Le complexe entraîne le désir de compenser par un “mauvais coup”. Les délinquants manifestent leur originalité, leur individualité, par leurs actes agressifs.
Ceci relève, toujours et encore, d’une méconnaissance totale de notre fonctionnement biologique et psychologique ou d’une mauvaise information dans ces domaines. De même, le sport peut empêcher de tricher :
On ne pas se vanter, car tout peut être vérifié au cours de l’action.
On apprend à se connaître et à s’apprécier.
C’est une préparation à connaître sa vraie valeur, sa place par rapports aux autres mais aussi ses possibilités à progresser.

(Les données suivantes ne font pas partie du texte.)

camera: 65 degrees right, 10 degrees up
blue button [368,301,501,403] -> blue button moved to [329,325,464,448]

La reconnaissance de valeurs indispensables au sport est utile à la vie sociale. L’esprit d’équipe, la solidarité entre sportifs sont grandement appréciés dans l’exercice d’une profession.
Le sport c’est réagir face à l’environnement ; c’est donc adopter un autre comportement que l’on peut avoir dans sa vie de tous les jours ; un culte volontaire et habituel de l’exercice musculaire intensif ou incité par le désir de progresser, on ne craint pas de prendre des risques inhabituels.

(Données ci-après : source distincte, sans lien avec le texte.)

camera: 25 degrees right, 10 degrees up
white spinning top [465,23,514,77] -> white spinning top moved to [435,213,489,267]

Comme tout le monde et quoi qu’on apprenne, au début on trébuche comme un jeune enfant (et l’on réagit souvent de la même façon, on s’énerve contre soi et surtout contre les autres, on crie…) ; on rechute, ce qui peut renforcer notre croyance qu’on ne puisse y arriver.
Certains paraîtront plus doués ; en fait, ils ont une meilleure maîtrise de leur corps car souvent, ils font déjà un autre sport,

“La pratique du sport forme donc non seulement le corps, mais aussi développe sans que l’on s’en aperçoive de nombreuses qualités telles que courage, énergie, maîtrise de soi, esprit de décision, esprit d’équipe.
Elle apprend le respect de la règle et constitue une préparation sérieuse à la vie en société. ” L’exercice physique est aussi bénéfique à divers points de vue et ses effets sur la physiologie sont grands.

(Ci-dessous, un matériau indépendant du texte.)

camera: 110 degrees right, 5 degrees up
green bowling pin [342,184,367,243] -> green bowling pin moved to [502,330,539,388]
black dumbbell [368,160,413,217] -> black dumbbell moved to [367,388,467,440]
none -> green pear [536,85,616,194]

Il préserve la régularité du système cardiaque et de l’appareil respiratoire: en effet, il abaisse le rythme cardiaque –les sportifs ont un cœur “lent “, de quarante à soixante pulsations par minute au lieu de soixante-quinze pour l’homme moyen.
Il tonifie la musculature, il abaisse la tension artérielle, il développe le sens de l’équilibre. Le corps se fait plus “adroit”, il répond mieux et plus rapidement aux demandes de mobilité du corps et de l’esprit.
Bien sûr, le sport n’est pas une panacée et il serait stupide de le croire.

Par son action dynamique, il est une continuité de notre propre personne par les effets qu’il exerce sur nous-même et sur l’environnement. L’activité pédestre (balade, golf ….) reste l’activité sportive la plus ancienne et la plus naturelle. Celle où l’on est le plus en contact avec la nature, les changements s’opèrent lentement (une loi sans doute nécessaire et préalable à tout changement, une adaptation progressive) et en même temps celle qui nous permet d’être le plus facilement en contact avec les autres car elle n’accapare pas la pensée, on peut donc discuter avec les autres sans danger pour soi et pour les autres.